The British matrons at the center of Smut are Mrs. Donaldson and Mrs. Forbes. Bennett says he was able to get into the mind of a middle-aged woman because his aunts talked endlessly when he was a child.

"It lays down a kind of seam, really, in the mind which I found when I started to write that I could draw on," he says. "I could remember how they spoke and the kind of things that they said. So one mined it and I've been able to mine it for most of my writing life."

The two characters appear to be respectable, but they have what Bennett describes as "rich and alarming" secret lives and diverge from the middle-aged path.

"If a character is all that you see, it's rather boring," Bennett says.

The characters are involved in an intricate dance of secrets and expectations, particularly Mrs. Donaldson, who runs up against her prudish daughter's ideas of proper behavior for a widow.

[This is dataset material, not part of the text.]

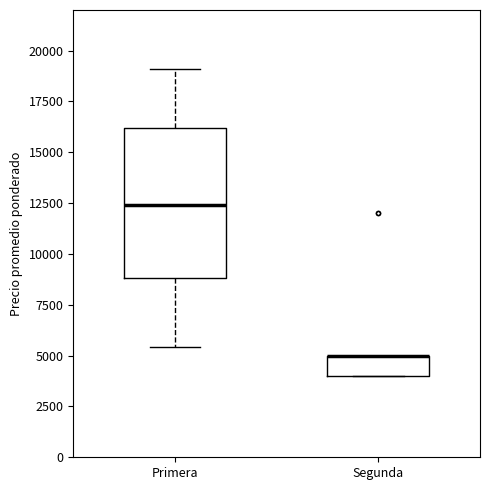

Reading left to right, transcribe this box plot: for each box, give where its median line is, the range the box spans, and where its two whiskers end, as read against the y-axis. The values are not printed on the chart, so give them approximately, as read against the axis.

Primera: median 12500, box 9000 to 16000, whiskers 5500 to 19000
Segunda: median 5000 (drawn on the box's upper edge), box 4000 to 5000, whiskers 4000 to 5000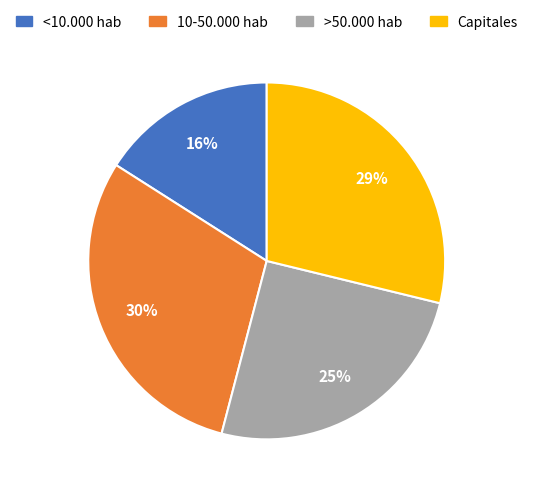

Is there a majority slice in this chart?

No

Bennett says he delights in subverting expectations.

"I think you have an inclination to outflank your readers, to do something that they aren't expecting you to do," Bennett says. "I think that's one of the motives for writing these two stories. They aren't quite what people expect of me."

Bennett says he's always been fascinated by people who want to break out, particularly late in life. And that includes him.

"One or two people have said you can see I am loosening up," he says. "Maybe that's what happens to old men. Maybe they all become, you know, dirty old men."